**WHAT YOU WILL DO**
Leave out every picture and set down, exactly, the lines below from the one holding "pinky pip: (187, 132)" up to and including the one holding "ring tip: (114, 219)".

*** Begin section ***

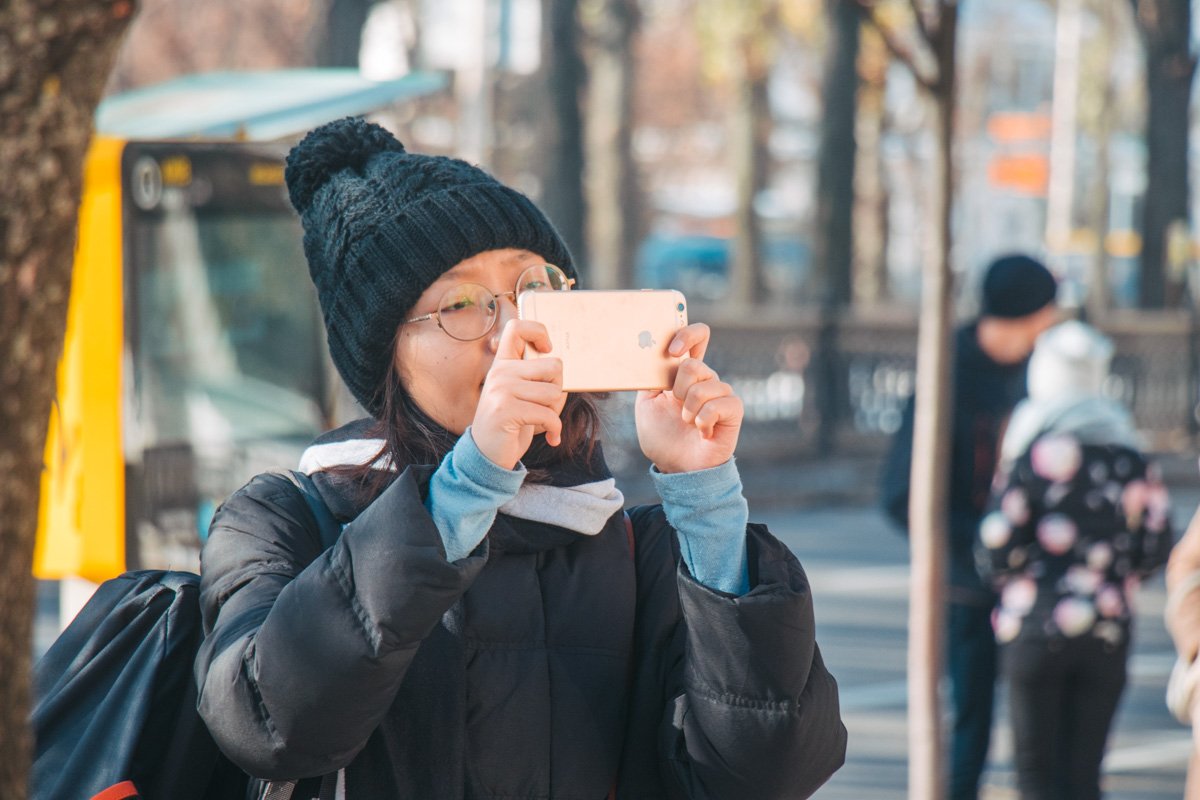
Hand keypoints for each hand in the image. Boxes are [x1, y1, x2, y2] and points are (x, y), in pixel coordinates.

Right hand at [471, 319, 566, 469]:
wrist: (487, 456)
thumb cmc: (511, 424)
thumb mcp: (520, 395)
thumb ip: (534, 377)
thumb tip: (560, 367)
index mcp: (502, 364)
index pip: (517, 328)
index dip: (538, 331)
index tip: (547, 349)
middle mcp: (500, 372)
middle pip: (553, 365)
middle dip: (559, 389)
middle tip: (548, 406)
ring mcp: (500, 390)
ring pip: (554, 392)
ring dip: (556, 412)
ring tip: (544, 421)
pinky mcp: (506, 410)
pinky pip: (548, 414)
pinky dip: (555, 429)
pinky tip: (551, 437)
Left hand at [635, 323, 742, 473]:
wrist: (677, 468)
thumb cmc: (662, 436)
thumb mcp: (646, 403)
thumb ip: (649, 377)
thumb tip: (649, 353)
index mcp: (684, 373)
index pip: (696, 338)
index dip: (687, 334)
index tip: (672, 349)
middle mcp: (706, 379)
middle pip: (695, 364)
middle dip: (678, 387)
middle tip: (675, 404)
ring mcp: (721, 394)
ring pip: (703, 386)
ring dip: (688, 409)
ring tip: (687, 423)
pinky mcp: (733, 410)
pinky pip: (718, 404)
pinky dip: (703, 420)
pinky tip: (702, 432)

*** End section ***
*** Begin section ***

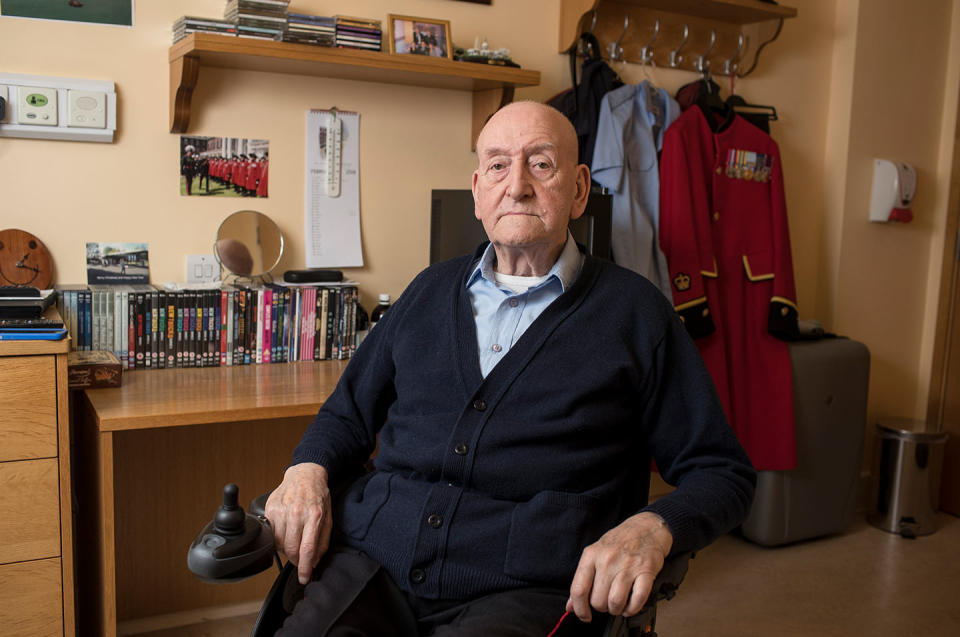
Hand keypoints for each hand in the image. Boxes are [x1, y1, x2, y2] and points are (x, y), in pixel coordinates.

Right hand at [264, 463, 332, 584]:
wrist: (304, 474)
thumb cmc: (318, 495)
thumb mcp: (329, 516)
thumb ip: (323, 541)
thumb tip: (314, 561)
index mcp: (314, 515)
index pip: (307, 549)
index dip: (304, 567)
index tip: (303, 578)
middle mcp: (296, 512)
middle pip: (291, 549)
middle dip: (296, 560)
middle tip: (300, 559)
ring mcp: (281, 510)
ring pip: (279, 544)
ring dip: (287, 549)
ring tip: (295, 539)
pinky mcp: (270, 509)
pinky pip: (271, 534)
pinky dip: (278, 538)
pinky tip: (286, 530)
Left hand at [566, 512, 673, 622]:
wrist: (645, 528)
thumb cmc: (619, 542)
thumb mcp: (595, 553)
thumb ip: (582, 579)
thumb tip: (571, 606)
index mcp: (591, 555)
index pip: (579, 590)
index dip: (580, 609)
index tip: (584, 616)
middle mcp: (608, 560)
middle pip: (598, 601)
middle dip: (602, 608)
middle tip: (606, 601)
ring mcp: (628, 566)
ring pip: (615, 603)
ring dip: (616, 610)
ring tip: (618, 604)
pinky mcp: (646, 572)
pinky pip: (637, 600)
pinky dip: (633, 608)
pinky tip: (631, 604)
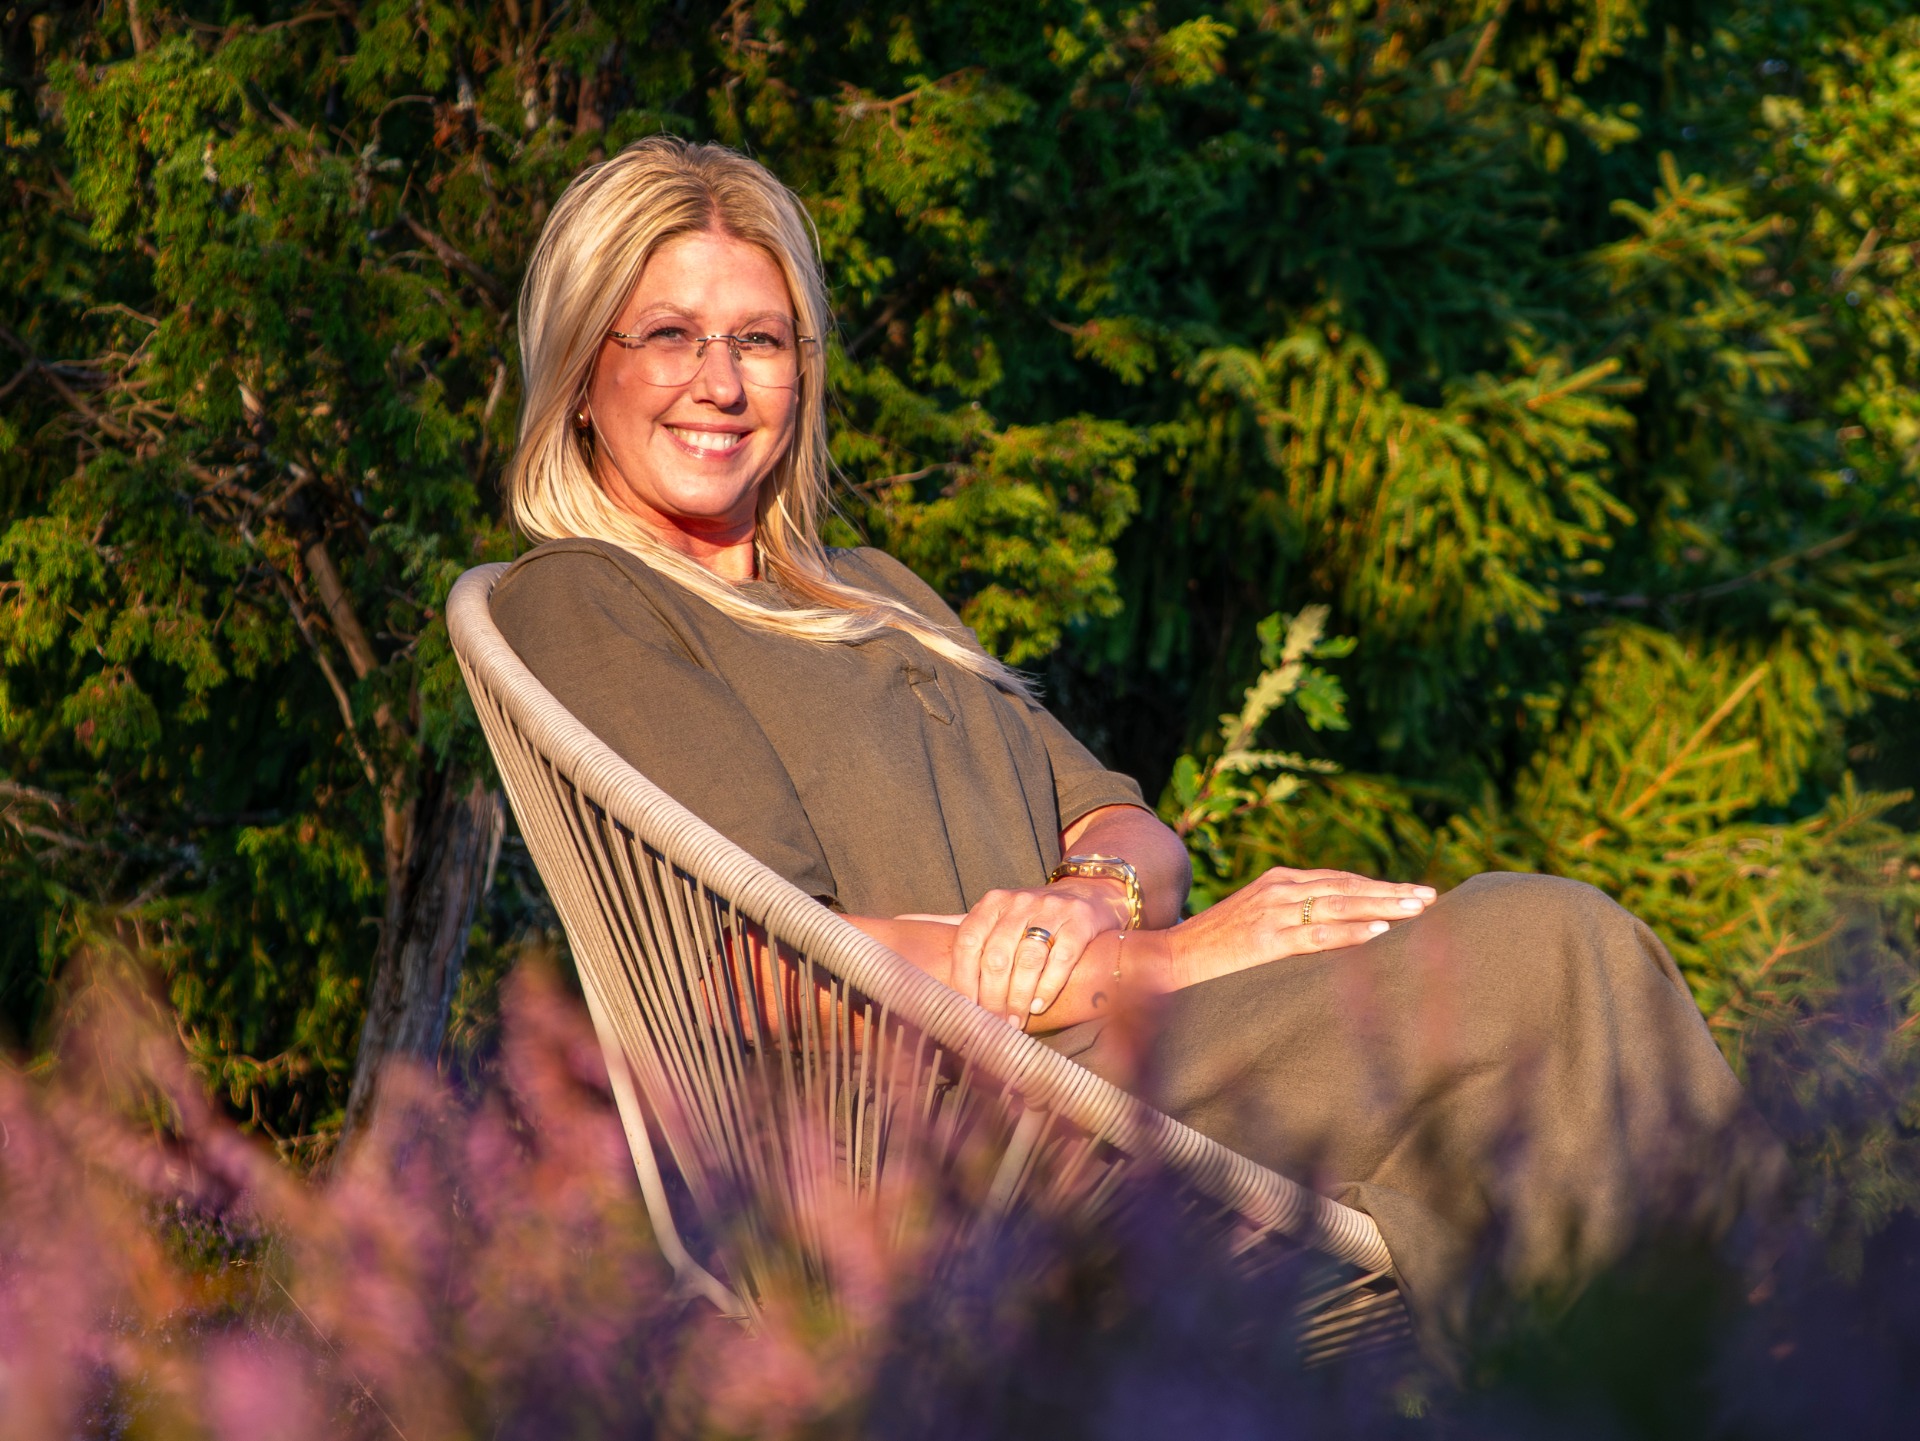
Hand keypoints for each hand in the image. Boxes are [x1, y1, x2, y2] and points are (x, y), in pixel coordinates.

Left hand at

*** End section ***
*** Begin section ***

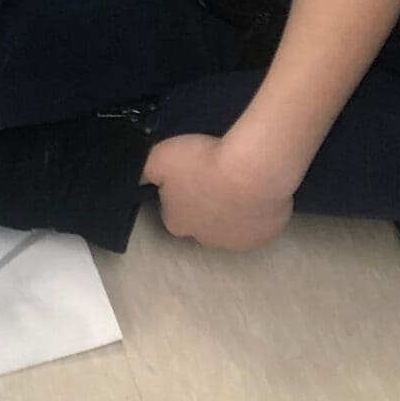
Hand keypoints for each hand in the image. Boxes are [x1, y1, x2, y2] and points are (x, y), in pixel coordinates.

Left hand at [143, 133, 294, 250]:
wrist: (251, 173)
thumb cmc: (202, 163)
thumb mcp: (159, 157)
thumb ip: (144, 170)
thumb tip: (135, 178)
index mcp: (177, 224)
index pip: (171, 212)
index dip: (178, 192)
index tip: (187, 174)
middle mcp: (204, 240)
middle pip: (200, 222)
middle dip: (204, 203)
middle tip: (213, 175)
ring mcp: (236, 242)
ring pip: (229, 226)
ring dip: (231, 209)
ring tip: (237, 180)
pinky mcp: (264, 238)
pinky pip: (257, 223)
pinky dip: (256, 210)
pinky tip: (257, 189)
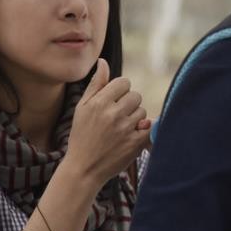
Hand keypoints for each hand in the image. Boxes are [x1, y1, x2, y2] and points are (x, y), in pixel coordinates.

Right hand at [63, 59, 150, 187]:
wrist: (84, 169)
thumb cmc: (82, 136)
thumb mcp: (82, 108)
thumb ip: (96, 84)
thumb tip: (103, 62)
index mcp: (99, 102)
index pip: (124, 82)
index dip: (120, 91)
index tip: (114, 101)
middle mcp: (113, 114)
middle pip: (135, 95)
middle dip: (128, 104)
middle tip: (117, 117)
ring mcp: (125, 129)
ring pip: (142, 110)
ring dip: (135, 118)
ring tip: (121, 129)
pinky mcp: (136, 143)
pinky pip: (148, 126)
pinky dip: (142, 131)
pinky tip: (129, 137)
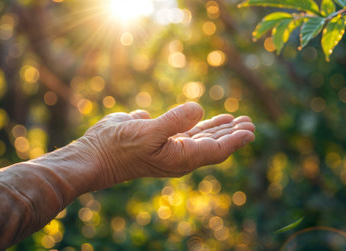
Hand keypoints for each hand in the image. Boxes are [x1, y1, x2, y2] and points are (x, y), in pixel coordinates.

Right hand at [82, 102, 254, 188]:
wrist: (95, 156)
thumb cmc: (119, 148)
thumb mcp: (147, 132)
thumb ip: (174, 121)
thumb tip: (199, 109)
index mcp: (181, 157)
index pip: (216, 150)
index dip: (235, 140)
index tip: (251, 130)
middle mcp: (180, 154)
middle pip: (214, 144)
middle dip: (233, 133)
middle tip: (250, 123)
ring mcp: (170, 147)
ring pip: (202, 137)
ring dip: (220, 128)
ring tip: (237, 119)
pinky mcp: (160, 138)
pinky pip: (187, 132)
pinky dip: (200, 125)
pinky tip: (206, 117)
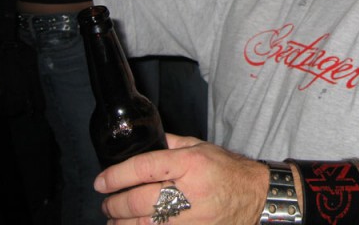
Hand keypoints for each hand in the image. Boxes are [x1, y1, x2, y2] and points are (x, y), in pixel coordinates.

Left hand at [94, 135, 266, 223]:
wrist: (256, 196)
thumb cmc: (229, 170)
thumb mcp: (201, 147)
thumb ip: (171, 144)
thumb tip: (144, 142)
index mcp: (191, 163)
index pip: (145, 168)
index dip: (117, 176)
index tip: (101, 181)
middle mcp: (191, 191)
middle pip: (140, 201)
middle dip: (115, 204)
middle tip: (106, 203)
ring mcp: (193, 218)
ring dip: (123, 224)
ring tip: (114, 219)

*** End section ***

**WRITTEN REPLY**
pinky pip: (187, 132)
pinky dip: (200, 125)
pinky tip: (206, 117)
Hand keypoints for each hand in the image. Boxes are [x1, y1, x2, y2] and points are (x, y), in pixel coordinates.

Left hand at [94, 135, 266, 223]:
wrist: (256, 196)
thumb cmc: (229, 170)
thumb mcp: (201, 147)
thumb ip: (171, 144)
thumb tip: (144, 142)
index mcp: (191, 163)
index pip: (145, 168)
index dip: (117, 176)
index tip: (101, 181)
middle mcp: (191, 191)
middle pip: (140, 201)
middle dip: (115, 204)
middle tip: (106, 203)
ring mcp: (193, 218)
ring dip: (123, 224)
ring tip: (114, 219)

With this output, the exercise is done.